“Cézanne came, saw and conquered”

A conversation in Budapest with Denis Coutagne, president of the Paul Cézanne Association

MúzeumCafé 36.

What’s the connection between a tiny Cézanne sketch and the loan of a Bernini statue? Did modernity in painting began with Cézanne? MúzeumCafé spoke about these and other questions with Denis Coutagne, former director of the Granet Museum in Aix-en-Provence and president of the Paul Cézanne Association, who in January this year came to Budapest on the invitation of the Fine Arts Museum to give a presentation at a conference organised on the occasion of the Cézanne exhibition staged by the museum. As the French art historian asserted: “The Budapest exhibition was magnificent because it meditated on the place occupied by Cézanne in art history, making it unequivocal for all that Cézanne came, saw and conquered.” It was clear from the conversation that the Cézanne Association still faced many large tasks in the field of analysing the painter’s oeuvre. Denis Coutagne is a French art historian, Cézanne specialist, philosopher, writer on the arts and honorary chief museologist. He graduated in phi-losophy in 1972, then two years later won the Concours de recrutement des Conservateurs des Musées nationaux, that is the national museums curator competition.
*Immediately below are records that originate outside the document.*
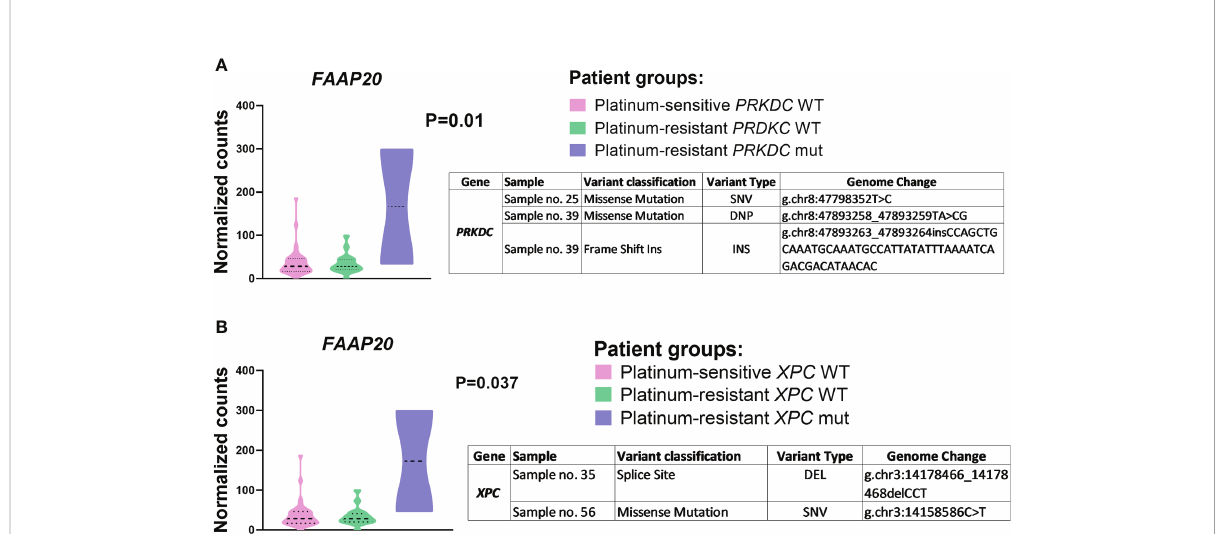
FIGURE 4 FAAP20 gene expression compared to (A) PRKDC and (B) XPC mutations. Differential expression of FAAP20 between patient groups – platinum- sensitive (N = 32, pink color), platinum-resistant harboring mutant PRKDC/XPC genes (N = 2, purple color) and platinum-resistant harboring wild type PRKDC/XPC genes (N = 18, green color). All P-values are declared after adjusting for FDR. Patients were divided based on the platinum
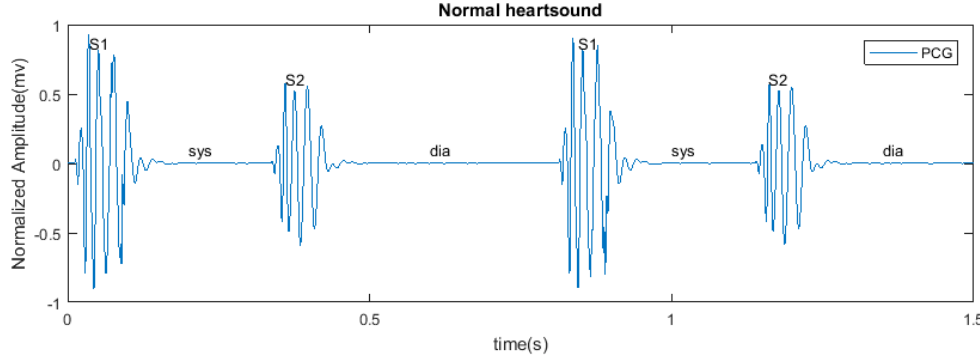
Figure 1. An example of a normal heart sound includes two heart sound cycles, and each cycle consists of the following heart sound components: S1, sys, S2, and dia.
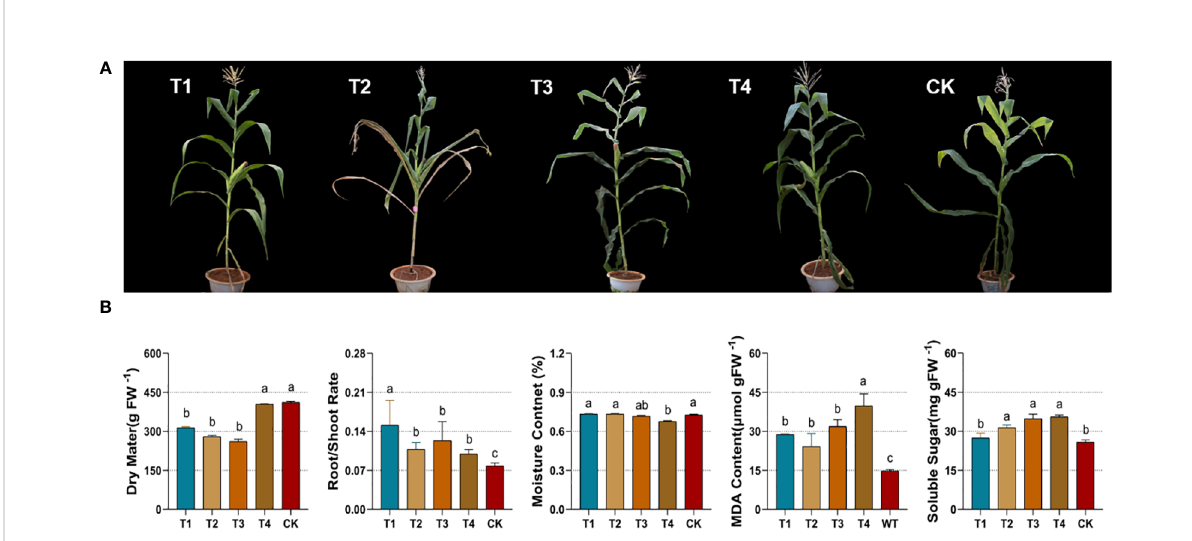
FIGURE 2 Phenotypes (A) and physiological parameters (B) of silage maize under different periods of drought treatments. Figure 1B represents from left to right, the changes in dry matter, root-shoot ratio, moisture content, malondialdehyde and soluble sugars. CK, control group; T1, seedling stage; T2, elongation stage; T3, fl owering stage; T4, maturity stage. Different letters above the bars indicate that the values differ signi fi cantly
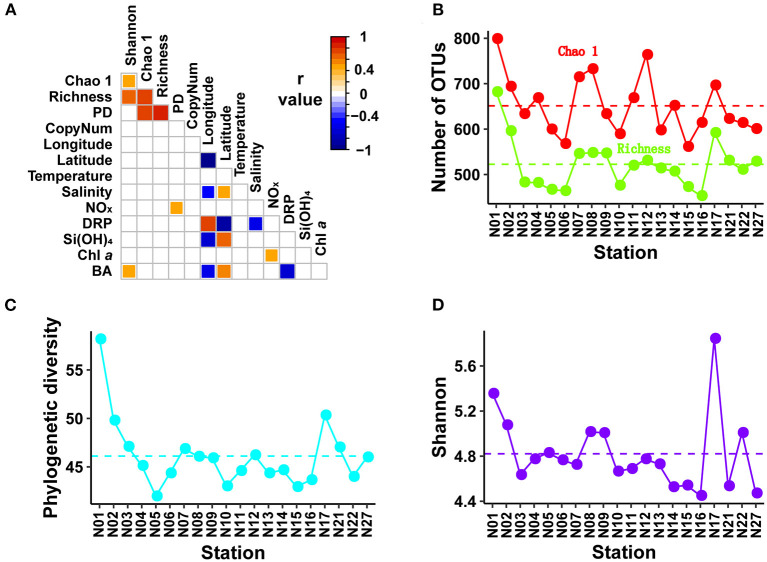
Spearman correlation matrix and distribution patterns of bacterial α-diversity indices. The Spearman correlation matrix (A) showing the results of Spearman rank correlation tests among α-diversity indices, environmental variables, geographic factors, and copy number of 16S rRNA gene. The p-values were corrected using package “psych.” Only adjusted p < 0.05 are shown in the Spearman correlation matrix with color indicating the r value. Distribution patterns of α-diversity indices including Chao1 and richness, PD, and Shannon are shown in (B–D), respectively. PD, phylogenetic diversity; CopyNum, copy number of 16S rRNA gene; NOx, nitrite + nitrate; DRP, dissolved reactive phosphorus; BA, bacterial abundance.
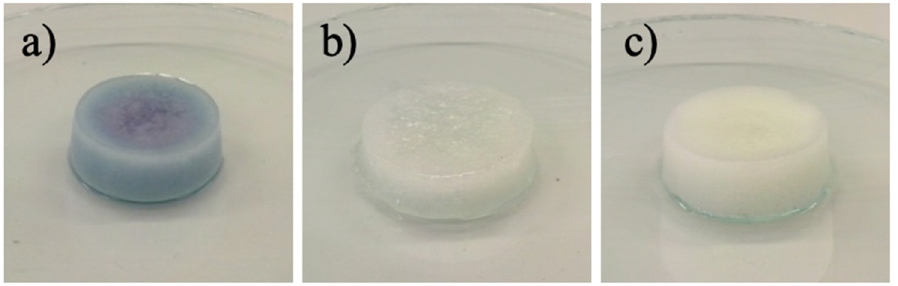
Figure 8. Photographs of the GS 2:1 hybrids after adsorption of metal ions: ( a ) copper(II), ( b ) lead(II), ( c ) cadmium(II).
From 1977 he was director of the museum in Besançon and from 1980 to 2008 the director of the Granet Museum. As the leading organiser and president of the Paul Cézanne Association, Coutagne has devoted several memorable exhibitions to Cézanne, for example one in 2006 as co-curator of Cézanne in Provence, staged in Aix and Washington. In 2011 he organised Cézanne and Paris at the Luxembourg Museum in Paris.

The Cézanne Association was founded in 1998 and involves an international array of about 40 researchers, collectors and Cézanne specialists.